Another wave of newspaper publishers is pushing ahead with plans that will shuffle or reduce their staffs.
New York Times Co. finalized its plans to shut down the Web site of sister paper International Herald Tribune and begin hosting news from the IHT on a co-branded "global edition" of NYTimes.com. The Times said the closure of the IHT site wasn't a cost-cutting move, although as part of the change the company will have to "reassign or relocate" IHT.com staffers, a spokeswoman for the IHT said.
The IHT was incurring losses when the Times purchased the 50% stake it didn't already own in the Paris-based paper from the Washington Post Co. in 2003, although a Times spokeswoman said its performance has "improved significantly" since then.
Elsewhere, the Houston Chronicle on Wednesday said it laid off 10 employees after falling short of the more than 90 buyouts it was seeking. The 90-plus positions, about 25 of which came from the newsroom, comprise about 5% of the Hearst Corp. paper's staff. Meantime the publisher of the Cleveland Plain Dealer said Tuesday that the paper plans to cut 16% of its unionized newsroom jobs, or 38 positions, by year end.
Newspaper publishers have slashed jobs this year as the worsening global economy has exacerbated revenue declines from the shift of readers and advertisers to the Web. Freedom Communications Inc., publisher of the Orange County Register in California, said earlier this week that it may have violated financial terms on its debt. The company said it is in talks with its lenders. Freedom also said it tapped its credit line in response to recent financial turmoil.

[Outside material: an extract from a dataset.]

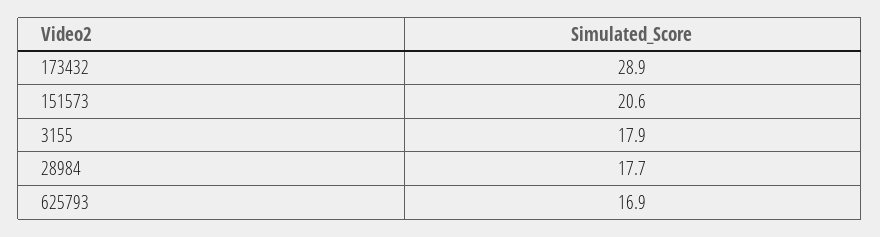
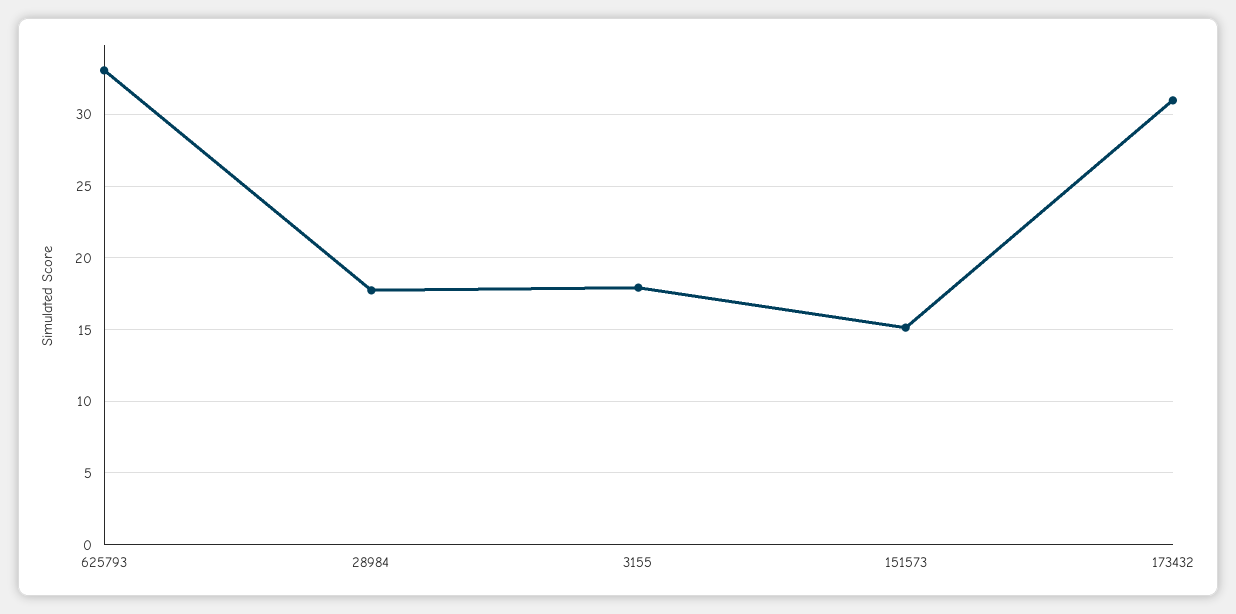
173432: 28.9 -> 31
151573: 20.6 -> 15
625793: 16.9 -> 33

Sam Zell, chairman of another debt-squeezed publisher, Tribune Co., gave a noncommittal response in an interview about whether the company will stay in compliance with its nearly $13 billion in borrowings. Tribune, publisher of the Chicago Tribune and Los Angeles Times, expects to sell its Chicago Cubs baseball team by year end, Mr. Zell said in the CNBC interview.
The latest developments come after the Star-Ledger of Newark, N.J., finalized cost-cutting moves that will eliminate at least 200 full-time jobs through buyouts. The union representing the paper's truck drivers late Tuesday ratified a new contract.
Advance Publications Inc. owns the Star-Ledger and the Plain Dealer.